Ich war mir der möglichen Gefahren bewusst, die vor mir lagen. Es erschien töricht, bei diesen extremen Temperaturen durch diese entlegene Wüstengegend zu fahren. Als ich Atmaraj von meinem Vorhaben erzählte, diesen südlichen Teil der Wüste zu durchforsten, hatte er nicht mehr als einen entmutigend finsteren Blick für mich übrig. Sein Plan war gewesen, schnellstmöglich die heißesten Abschnitte der Wüste zu durchqueren und in den verschiedenen Städten auf dem Weg Schonung vor der Hitze zu suchen. Nachdem ich ihn zu einem ausgesprochen luxuriösen Frühstück in meinem Hotel eingeladen hatte, entdeckte er seine abenteuerliche Seite und willigte ein, sein Bestes zu geben. Wir beluden den Wagen mit einer Kühlbox und der Ausrüstung für die Fahrt und machten uns auf Richtung Norden.
Wir erkundeten eine Vielzahl staubiger und von Schlaglöchern zerfurchter Landstraßen, von denen die meisten letztlich im Sande verliefen oder abrupt endeten. Was unsere Suche zusätzlich erschwerte, war ein Netz von Sturzfluten, die während der Regenzeit einen Großteil der Brücken und unbefestigten Landstraßen im Hinterland zerstört hatten.
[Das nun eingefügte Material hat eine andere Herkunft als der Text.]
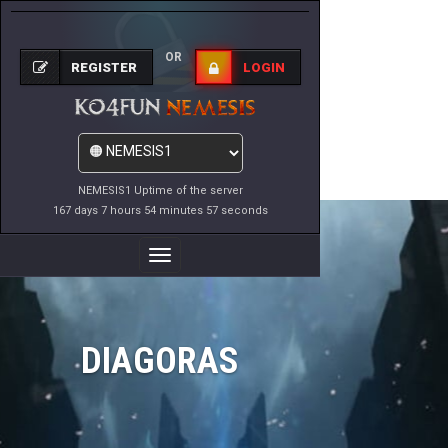
OR
REGISTER
LOGIN
NEMESIS1 Uptime of the server
167 days 7 hours 54 minutes 57 seconds
Toggle
Navigation
DIAGORAS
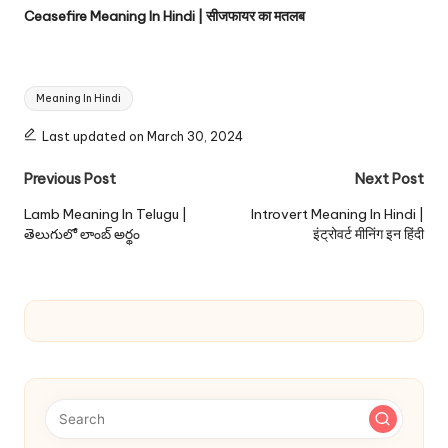
Ceasefire Meaning In Hindi | सीजफायर का मतलब
Tags:
Meaning In Hindi
Last updated on March 30, 2024
Post
Previous Post
Next Post
navigation
Lamb Meaning In Telugu |
Introvert Meaning In Hindi |
తెలుగులో లాంబ్ అర్థం
इंट्रोवर्ट मीनिंग इन हिंदी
Zur Mitte des Nachmittags hin begann Atmarajs Sinn für Abenteuer zu schwinden. Nach der stundenlangen Suche in der heißen verödeten Landschaft war er unbewusst in einen Strudel von Emotionen geraten – insbesondere, nachdem er einen platten Reifen gewechselt hatte und wir unsere Fahrt in diesem gefährlichen Territorium nun ohne Ersatzreifen fortsetzen mussten. Er kanalisierte seine Gereiztheit zunehmend, indem er jeden Vorwand nutzte, sich über irgendetwas zu beschweren – nicht jedoch über das Fahren. Er hatte bereits klargestellt, dass er das Fahren liebte. Er beklagte sich über vergangene Querelen mit seinem Chef, der geflissentlich den gealterten und abgenutzten Zustand seines Wagens übersah. Die meisten anderen Fahrer seiner Firma hatten nämlich neuere bekommen.